10 Hij duikt neer, hij bukt zich, en de arme valt in zijn sterke poten. 10 Hij bukt, duikt ineen, en de zwakken vallen in zijn sterke klauwen. 10 Il se courbe, il se baisse, Et les misérables tombent dans ses griffes.
11 Hij zegt in zijn hart: God heeft het vergeten, Hij heeft Zijn aangezicht verborgen, Hij ziet het in eeuwigheid niet. 11 Hij zegt in zijn hart: God vergeet het, Hij verbergt zijn aangezicht, Hij ziet het in eeuwigheid niet. 11 Il dit en son coeur: Dieu oublie! Il cache sa face, il ne regarde jamais!
12 Sta op, HEERE God, hef Uw hand op, vergeet de ellendigen niet. 12 Sta op, Here! o God, hef uw hand op, vergeet de ellendigen niet. 12 Lève-toi, Eternel! ô Dieu, lève ta main! N'oublie pas les malheureux!
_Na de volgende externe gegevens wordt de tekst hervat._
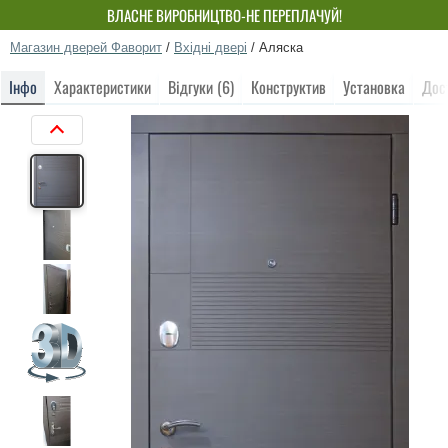
ВЛАСНЕ ВИРОБНИЦТВО-НЕ ПЕРЕПЛАЧУЙ!
Магазин дверей Фаворит
/
Вхідні двері
/
Аляска
Інфо
Характеристики
Відгуки (6)
Конструктив
Установка
Дос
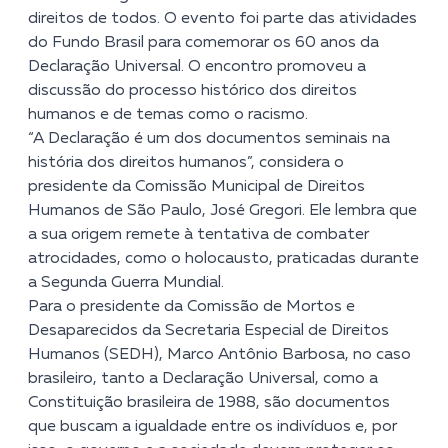
direitos de todos. O evento foi parte das atividades
do Fundo Brasil para comemorar os 60 anos da
Declaração Universal. O encontro promoveu a
discussão do processo histórico dos direitos
humanos e de temas como o racismo.
“A Declaração é um dos documentos seminais na
história dos direitos humanos”, considera o
presidente da Comissão Municipal de Direitos
Humanos de São Paulo, José Gregori. Ele lembra que
a sua origem remete à tentativa de combater
atrocidades, como o holocausto, praticadas durante
a Segunda Guerra Mundial.
Para o presidente da Comissão de Mortos e
Desaparecidos da Secretaria Especial de Direitos
Humanos (SEDH), Marco Antônio Barbosa, no caso
brasileiro, tanto a Declaração Universal, como a
Constituição brasileira de 1988, são documentos
que buscam a igualdade entre os indivíduos e, por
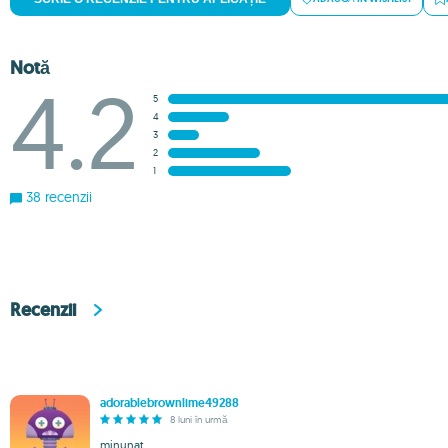
Notă
4.2
5
4
3
2
1
38 recenzii
Recenzii
adorablebrownlime49288
8 luni în urmă
minunat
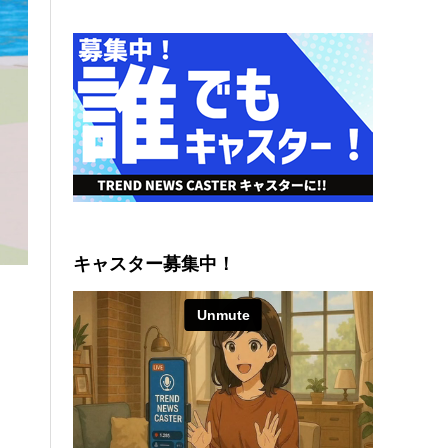
キャスター募集中！
！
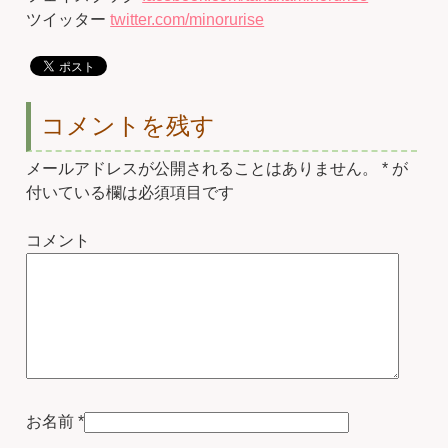
ツイッター
twitter.com/minorurise
コメントを残す
メールアドレスが公開されることはありません。
*
が
付いている欄は必須項目です
コメント
お名前
*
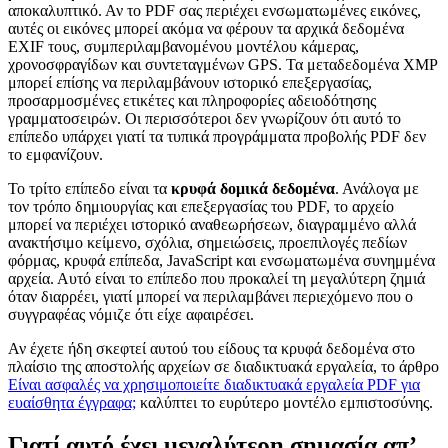
αποκαλυπτικό. Αν το PDF σας περιέχει ενσωματωμένες εικόνες,
αυτές οι εικόνες μπορεί ακόμα να φέρουν τα αρχικά δεδομένα
EXIF τους, συμπεριλαμβανομένου μοντέλου κάμερας,
χρονοσφραγίδων και συντεταγμένων GPS. Τα μεταδεδομένα XMP
μπορεί επίσης να περιλαμβάνουν ιστορικό επεξεργασίας,
προσαρμοσμένες ετικέτες και πληροφορίες αδειοδότησης
γραμματοσειρών. Οι περισσότεροι δεν γνωρίζουν ότι αυτό το
επίπεδο υπάρχει γιατί τα τυπικά προγράμματα προβολής PDF δεν
το εμφανίζουν.
Το τρίτο επίπεδο είναι τα
κρυφά δομικά δεδομένα
. Ανάλογα με
τον τρόπο δημιουργίας και επεξεργασίας του PDF, το αρχείο
μπορεί να περιέχει ιστορικό αναθεωρήσεων, διαγραμμένο αλλά
ανακτήσιμο κείμενο, σχόλια, σημειώσεις, προεπιλογές πεδίων
φόρμας, κρυφά επίπεδα, JavaScript και ενσωματωμένα συνημμένα
αρχεία. Αυτό είναι το επίπεδο που προκαλεί τη μεγαλύτερη ζημιά
όταν διαρρέει, γιατί μπορεί να περιλαμβάνει περιεχόμενο που ο
συγγραφέας νόμιζε ότι είχε αφαιρέσει.
Αν έχετε ήδη σκεφτεί αυτού του είδους τα κρυφά δεδομένα στο
πλαίσιο της αποστολής αρχείων σε διαδικτυακά εργαλεία, το άρθρο
Είναι ασφαλές να χρησιμοποιείτε διαδικτυακά εργαλεία PDF για
ευαίσθητα έγγραφα;
καλύπτει το ευρύτερο μοντέλο εμπιστοσύνης.
Γιατί αυτό έχει μεγαλύτερη σημασία απ’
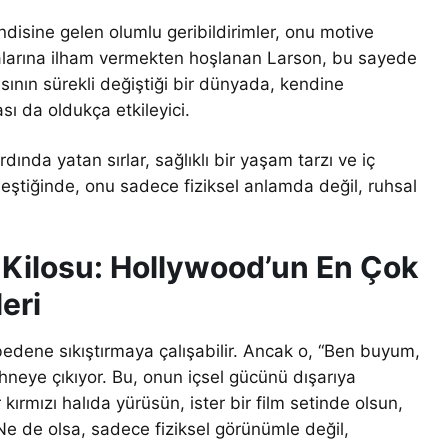
disine gelen olumlu geribildirimler, onu motive
kalarına ilham vermekten hoşlanan Larson, bu sayede
sının sürekli değiştiği bir dünyada, kendine
ı da oldukça etkileyici.
rdında yatan sırlar, sağlıklı bir yaşam tarzı ve iç
eştiğinde, onu sadece fiziksel anlamda değil, ruhsal
 Kilosu: Hollywood’un En Çok
eri
r bedene sıkıştırmaya çalışabilir. Ancak o, “Ben buyum,
neye çıkıyor. Bu, onun içsel gücünü dışarıya
 kırmızı halıda yürüsün, ister bir film setinde olsun,
Ne de olsa, sadece fiziksel görünümle değil,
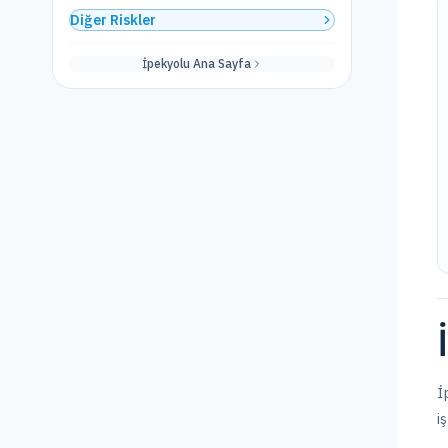
Diğer Riskler
İpekyolu
Ana Sayfa
İ
i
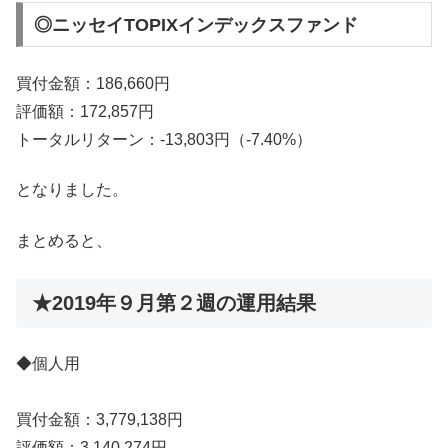
◎ニッセイTOPIXインデックスファンド
買付金額：186,660円
評価額：172,857円
トータルリターン：-13,803円（-7.40%）
となりました。
まとめると、
★2019年９月第２週の運用結果
◆個人用
買付金額：3,779,138円
評価額：3,140,274円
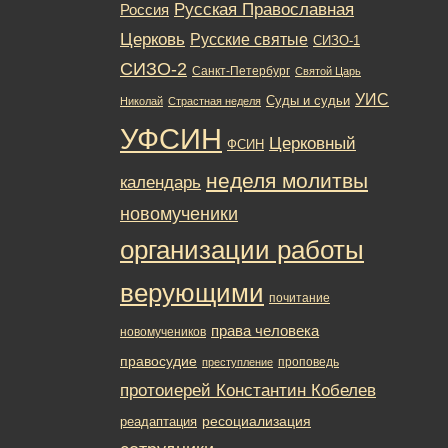
Русская Православная
Россия
Церковь
Русские святые
СИЗО-1
СИЗО-2
Санкт-Петербург
Святой Царь
УИС
Суды и судьи
Николай
Страстная неделя
УФСИН
Церковный
ФСИН
неделя молитвы
календарь
новомученики
организации работы
верующими
почитание
права человека
новомучеников
правосудие
проповедь
преступление
протоиерей Константин Кобелев
ресоциализация
реадаптация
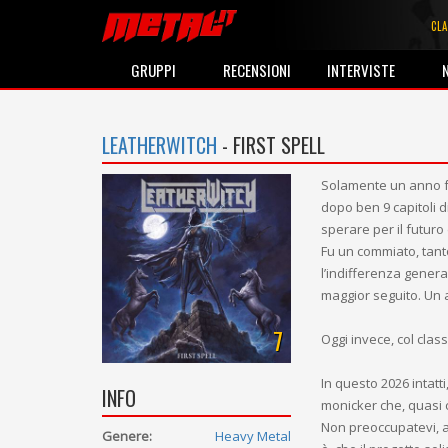
CLA
GRUPPI
RECENSIONI
INTERVISTE
LEATHERWITCH
- FIRST SPELL
Solamente un anno fa
dopo ben 9 capitoli dis
sperare per il futuro
Fu un commiato, tant
l’indifferenza gener
maggior seguito. Un 
7
Oggi invece, col clas
In questo 2026 intatti
INFO
monicker che, quasi 
Non preoccupatevi, a
Genere:
Heavy Metal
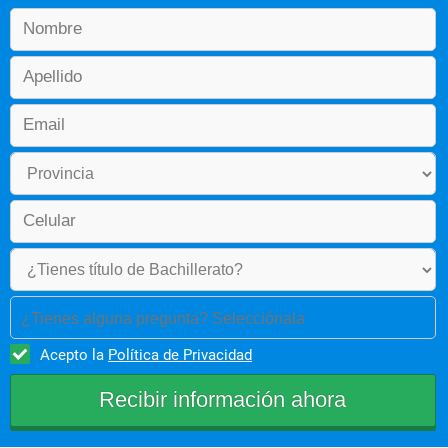
de materiales resistentes a enfermedades, y lograr una 
adecuada gestión empresarial que permita preservar la 
seguridad alimentaria. 
CE.8 Elaborar proyectos 
De producción agropecuaria orientados a mejorar el nivel de 
vida del sector agrícola. 
CE.9 Diversificar  la oferta de productos exportables, 
implementar sistemas de transferencia de tecnología y aplicar 
mecanismos de comercialización que permitan obtener un 
mayor beneficio de la actividad agrícola y mejorar los sistemas 
de vida de los productos agrícolas. 
CE.10 Desarrollar habilidades investigativas que permitan 
resolver problemas que se presentan en el campo profesional 
del Ingeniero Agrónomo. 
 Campo Ocupacional 
¿Tienes alguna pregunta? Selecciónala
Acepto la
Política de Privacidad
Los Ingenieros Agrónomos están capacitados para 
desempeñarse eficientemente en entidades estatales y 
empresas privadas en:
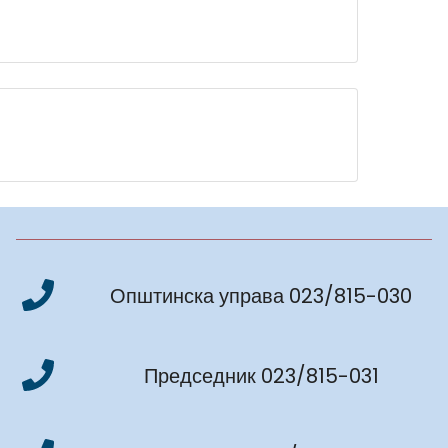
Општинска управа 023/815-030
Председник 023/815-031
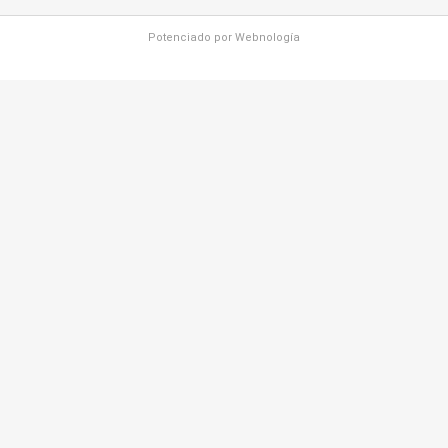
Potenciado por
Webnología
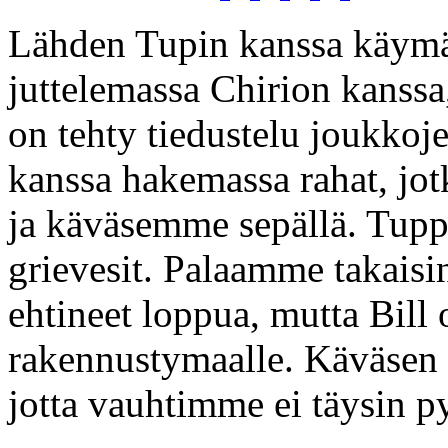
Lähden Tupin kanssa käymää
juttelemassa Chirion kanssa,
on tehty tiedustelu joukko
kanssa hakemassa rahat, jot
ja käväsemme sepällä. Tup
grievesit. Palaamme takaisin 
ehtineet loppua, mutta Bil
rakennustymaalle. Käväsen 
jotta vauhtimme ei täysin py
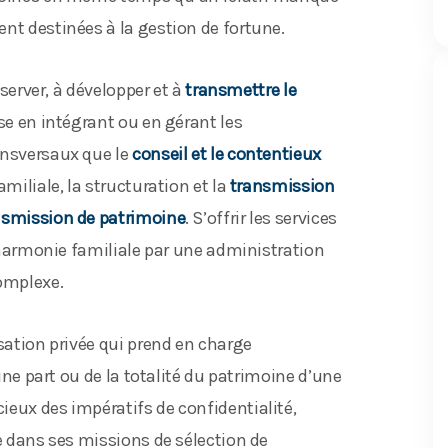
nt destinées à la gestion de fortune.
éserver, à développer et à
transmettre le
ise en intégrant ou en gérant les
ansversaux que le
conseil et le contentieux
miliale, la structuration et la
transmission
nsmission de patrimoine
. S’offrir les services
l’harmonie familiale par une administration
omplexe.
isation privée qui prend en charge
’une part ou de la totalité du patrimoine d’une
ieux des impératifs de confidentialité,
se dans ses missions de sélection de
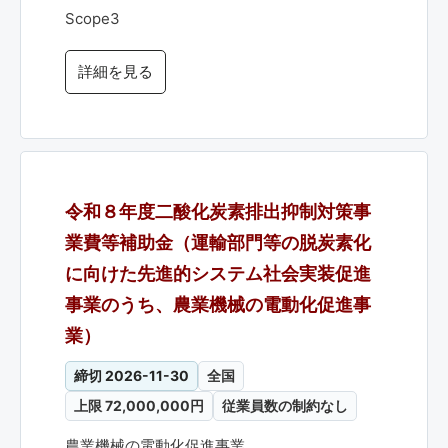
Scope3
詳細を見る
令和８年度二酸化炭素排出抑制対策事
業費等補助金（運輸部門等の脱炭素化
に向けた先進的システム社会実装促進
事業のうち、農業機械の電動化促進事
業）
締切 2026-11-30
全国
上限 72,000,000円
従業員数の制約なし
農業機械の電動化促進事業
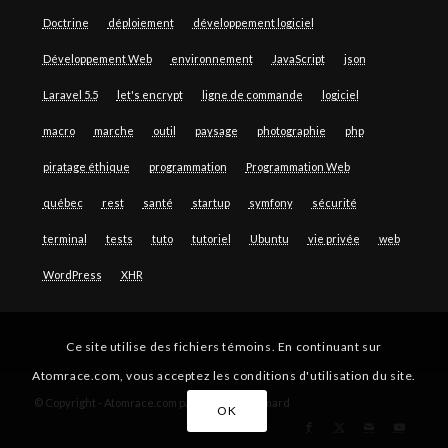
Doctrine
déploiement
développement logiciel
Développement Web
environnement
JavaScript
json
Laravel 5.5
let's encrypt
ligne de commande
logiciel
macro
marche
outil
paysage
photographie
php
piratage éthique
programmation
Programmation Web
québec
rest
santé
startup
symfony
sécurité
terminal
tests
tuto
tutoriel
Ubuntu
vie privée
web
WordPress
XHR
Ce site utilise des fichiers témoins. En continuant sur
Atomrace.com, vous acceptez les conditions d'utilisation du site.
© Copyright - Atomrace.com par Guillaume Simard
OK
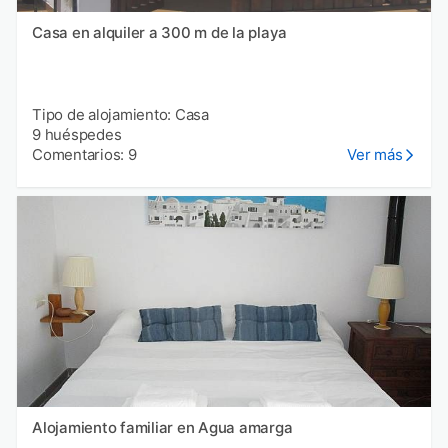
Casa en alquiler a 300 m de la playa
Tipo de alojamiento: Casa
9 huéspedes
Comentarios: 9
Ver más
Alojamiento familiar en Agua amarga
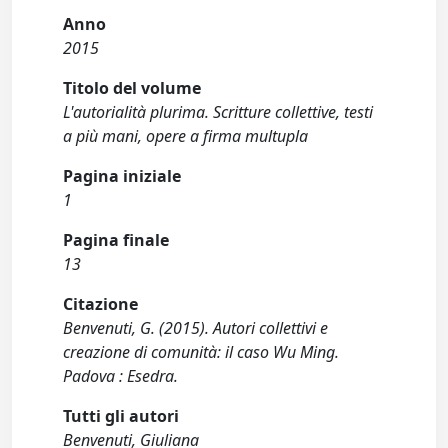
Anno
2015
Titolo del volume
L'autorialità plurima. Scritture collettive, testi
a più mani, opere a firma multupla
Pagina iniziale
1
Pagina finale
13
Citazione
Benvenuti, G. (2015). Autori collettivi e
creazione di comunità: il caso Wu Ming.
Padova : Esedra.
Tutti gli autori
Benvenuti, Giuliana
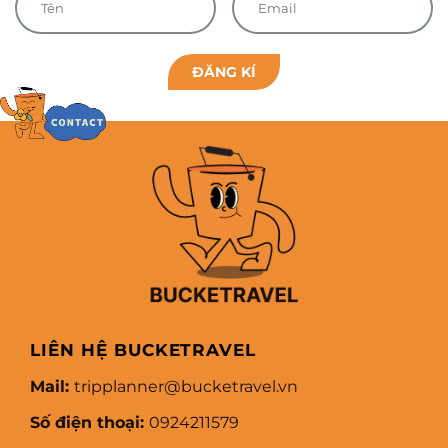
ĐĂNG KÍ
LIÊN HỆ BUCKETRAVEL
Mail:
tripplanner@bucketravel.vn
Số điện thoại:
0924211579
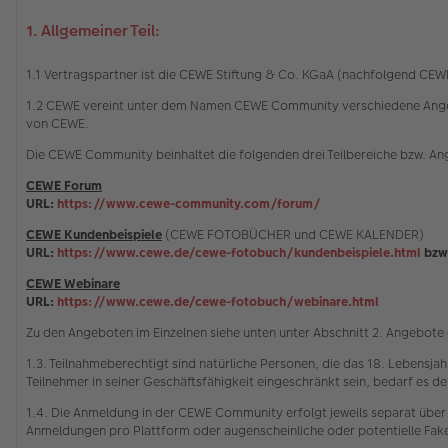
1. Allgemeiner Teil:
1.1 Vertragspartner ist die CEWE Stiftung & Co. KGaA (nachfolgend C
1.2 CEWE vereint unter dem Namen CEWE Community verschiedene Angebot
von CEWE.
Die CEWE Community beinhaltet die folgenden drei Teilbereiche bzw. A
CEWE Forum
URL:
https://www.cewe-community.com/forum/
CEWE Kundenbeispiele
(CEWE FOTOBÜCHER und CEWE KALENDER)
URL:
https://www.cewe.de/cewe-fotobuch/kundenbeispiele.html
bzw
CEWE Webinare
URL:
https://www.cewe.de/cewe-fotobuch/webinare.html
Zu den Angeboten im Einzelnen siehe unten unter Abschnitt 2. Angebot
1.3. Teilnahmeberechtigt sind natürliche Personen, die das 18. Lebensja
Teilnehmer in seiner Geschäftsfähigkeit eingeschränkt sein, bedarf es der
1.4. Die Anmeldung in der CEWE Community erfolgt jeweils separat über
Anmeldungen pro Plattform oder augenscheinliche oder potentielle Fa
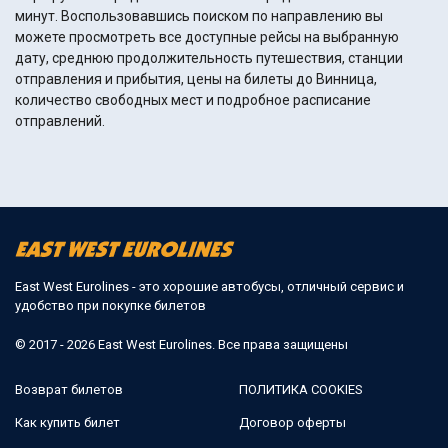
минут. Воспользовавшись поиском по направлению вы
можете просмотреть все доступные рейсы на выбранную
дату, среднюю продолжительность путешествия, станции
отправления и прибытия, цены на билеты до Винница,
количество свободных мест и подробное расписание
отправлений.
East West Eurolines - это хорошие автобусы, отличный сервис и
удобство при покупке билетов
© 2017 - 2026 East West Eurolines. Все права защищены
Возврат билетов
ПОЛИТИКА COOKIES
Как купить билет
Договор оферты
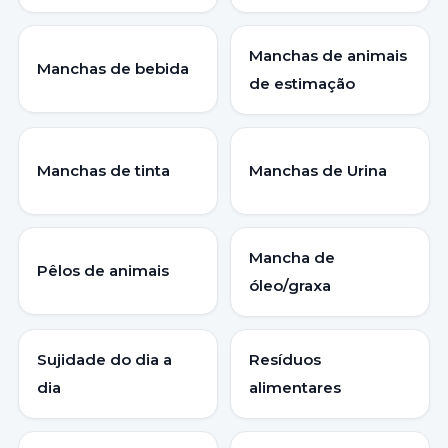
Manchas de animais
Manchas de bebida
de estimação
Manchas de tinta
Manchas de Urina
Mancha de
Pêlos de animais
óleo/graxa
Sujidade do dia a
Resíduos
dia
alimentares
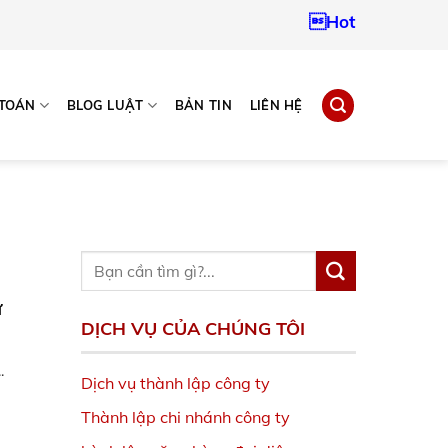
Hotline:
093796724
 TOÁN
BLOG LUẬT
BẢN TIN
LIÊN HỆ
ư
DỊCH VỤ CỦA CHÚNG TÔI
.
Dịch vụ thành lập công ty
Thành lập chi nhánh công ty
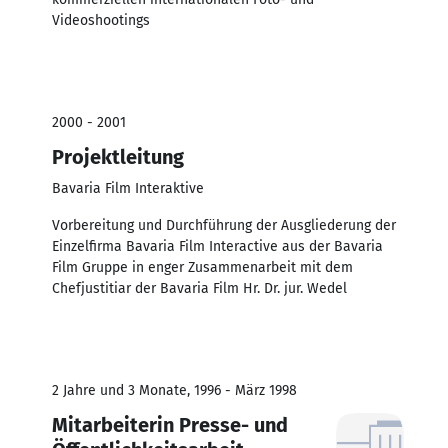
Videoshootings
2000 - 2001
Projektleitung
Bavaria Film Interaktive
Vorbereitung und Durchführung der Ausgliederung der
Einzelfirma Bavaria Film Interactive aus der Bavaria
Film Gruppe in enger Zusammenarbeit mit dem
Chefjustitiar der Bavaria Film Hr. Dr. jur. Wedel
2 Jahre und 3 Monate, 1996 - März 1998
Mitarbeiterin Presse- und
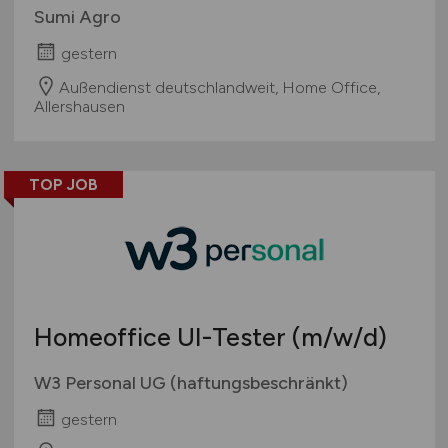
Sumi Agro
gestern
Außendienst deutschlandweit, Home Office,
Allershausen
TOP JOB
Homeoffice UI-Tester
(m/w/d)
W3 Personal UG (haftungsbeschränkt)
gestern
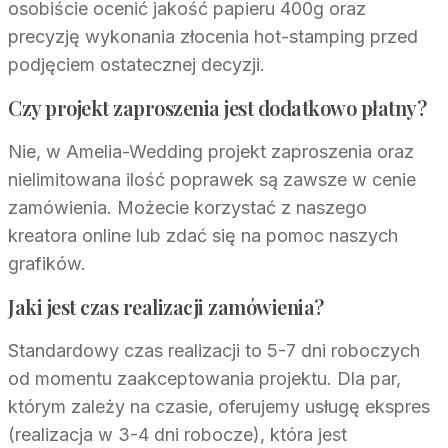
osobiście ocenić jakość papieru 400g oraz
precyzję wykonania złocenia hot-stamping przed
podjęciem ostatecznej decyzji.
Czy projekt zaproszenia jest dodatkowo płatny?
Nie, w Amelia-Wedding projekt zaproszenia oraz
nielimitowana ilość poprawek są zawsze w cenie
zamówienia. Możecie korzystać z naszego
kreatora online lub zdać się na pomoc naszych
grafików.
Jaki jest czas realizacji zamówienia?
Standardowy czas realizacji to 5-7 dni roboczych
od momentu zaakceptowania projektu. Dla par,
którym zależy na czasie, oferujemy usługę ekspres
(realizacja w 3-4 dni robocze), która jest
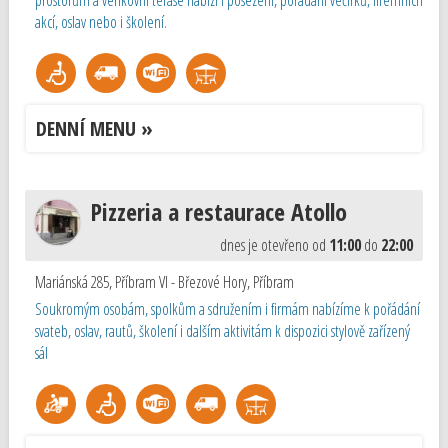
prostorům a venkovní terase nabízí i posezení, pořádání večírků, firemních
akcí, oslav nebo i školení.
DENNÍ MENU »
Pizzeria a restaurace Atollo
dnes je otevřeno od
11:00
do
22:00
Mariánská 285, Příbram VI - Březové Hory
,
Příbram
Soukromým osobám, spolkům a sdružením i firmám nabízíme k pořádání
svateb, oslav, rautů, školení i dalším aktivitám k dispozici stylově zařízený
sál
13 Waarom lastert de goddeloze God? Waarom zegt hij in zijn hart: U zult geen rekenschap eisen? 13 Waarom smaadt de goddeloze God, spreekt hij in zijn hart: Gij vraagt geen rekenschap. 13 Pourquoi le méchant méprise-t-il Dieu? Pourquoi dit-il en son coeur: Tu ne punis pas?
14 Ú ziet het wél, want U aanschouwt de moeite en het verdriet, opdat men het in Uw hand geeft; op Ú verlaat de arme zich, U bent geweest een Helper van de wees. 14 Gij ziet het, want Gij aanschouwt moeite en verdriet, om het in uw hand te leggen. Op U verlaat zich de zwakke, voor de wees zijt Gij een helper. 14 Tu regardes cependant, car tu vois la peine et la souffrance, Pour prendre en main leur cause; C'est à toi que s'abandonne le malheureux, C'est toi qui viens en aide à l'orphelin.
15 Breek de arm van de goddeloze en de kwaaddoener, eis rekenschap van hem over zijn goddeloosheid, tot U er niets meer van vindt. 15 Verbreek de arm van de goddeloze en boze, straf zijn goddeloosheid, totdat Gij ze niet meer vindt. 15 Brise le bras du méchant, Punis ses iniquités, et qu'il disparaisse à tes yeux!
16 De HEERE is Koning, eeuwig en altijd; de heidenvolken zijn uit Zijn land verdwenen. 16 De Here is Koning, eeuwig en altoos. De volken zijn vergaan uit zijn land. 16 L'Eternel est roi à toujours et à perpétuité; Les nations sont exterminées de son pays.
17 U hebt de wens van de zachtmoedigen gehoord, HEERE, U zult hun hart versterken, Uw oor zal er acht op slaan 17 De begeerte der ootmoedigen hebt Gij, Here, gehoord: Gij sterkt hun hart, uw oor merkt op, 17 Tu entends les voeux de ceux qui souffrent, ô Eternel! Tu affermis leur coeur; tu prêtes l'oreille
18 om de wees en de verdrukte recht te doen. Dan zal een aardse sterveling voortaan geen geweld meer bedrijven. 18 Om recht te doen de wees en de verdrukte, zodat nooit meer een aards sterveling schrik aanjaagt. 18 Pour rendre justice à l'orphelin et à l'opprimé, Afin que l'homme tiré de la terre cesse d'inspirer l'effroi.